Another factor holding back the adoption of smart appliances and smart grids is what Gohn and other industry watchers call the "Bakersfield effect" -- distrust of smart meters by consumers and consumer advocates. In 2009, the California utility Pacific Gas and Electric (PG&E) conducted a pilot test of smart meters in Bakersfield, Calif., during which a perfect storm of rate increases, record temperatures and other factors caused utility bills to go way up, not down. As a result, state legislators blocked future smart grid deployments temporarily, although some California cities including San Francisco are now starting to deploy them.

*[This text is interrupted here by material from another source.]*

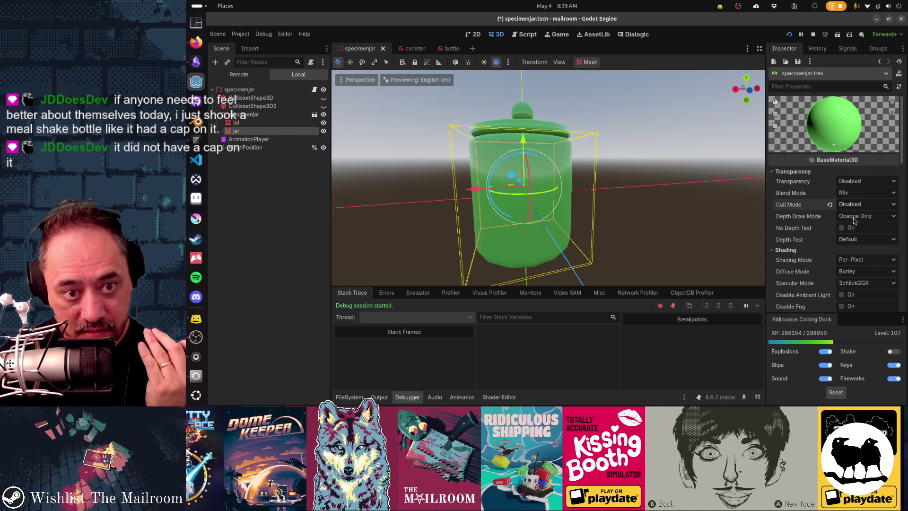
{"action": "left_click", "coordinate": [850, 206]}
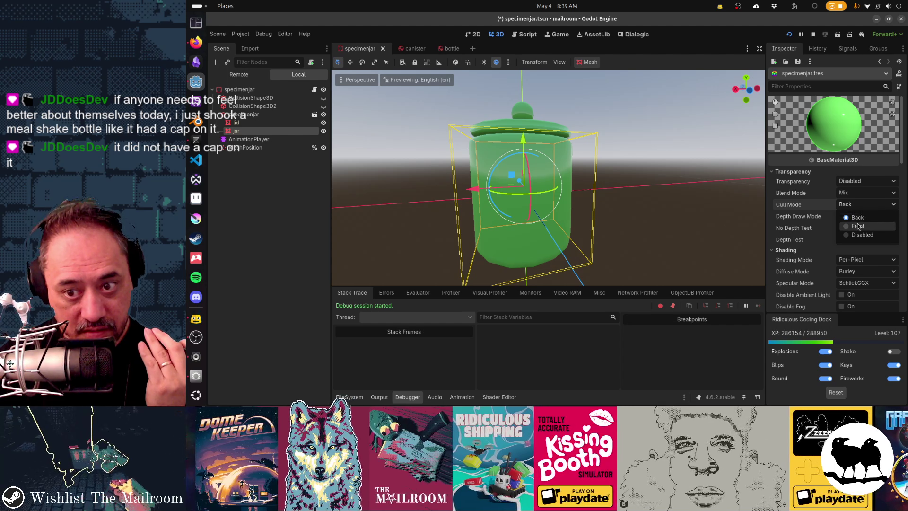
{"action": "left_click", "coordinate": [859, 227]}
{"action": "scroll", "coordinate": [591, 228], "scroll_direction": "down", "scroll_amount": 3}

Ironically, says Gohn, later analysis showed that the smart meters did track power usage more effectively. The problem, he explains, is that the new meters are extremely accurate. Older meters tend to fudge how much energy a home is using, to the advantage of the homeowner. But replacing them is better for the environment, because they more accurately reflect your energy usage and can show you where to make adjustments to reduce your energy consumption (for example, by suggesting that you turn down the heat at night). And if you do make such adjustments, they could ultimately lower your energy costs, even if your costs go up initially.
Eventually homeowners and municipalities will see the value of smart meters, says Gohn. He predicts that smart appliances will become popular by 2014, at which point adoption rates will begin to grow by 40 percent to 50 percent per year.
Personal, autonomously driven rapid transport
In late June 2011, the state of Nevada passed a law that would allow driverless cars on its roads, pending the Department of Motor Vehicles' development of regulations governing how the cars should operate on public highways. Those regulations were approved in February.
California looks to be headed in the same direction: The state senate in May approved a bill that would establish standards governing autonomously operated vehicles. Other states, including Arizona, Hawaii, Florida and Oklahoma, are considering similar legislation, according to the Los Angeles Times.
Already, Google has put specially outfitted self-driving Toyota Prius models through test drives that covered 140,000 miles in northern California. A driver was always on hand to take over during the test drives, and there was only one minor fender-bender during the pilot, and it was caused by human error. Autonomous driving could cut the number of accidents in half, says Sebastian Thrun, a Google engineer.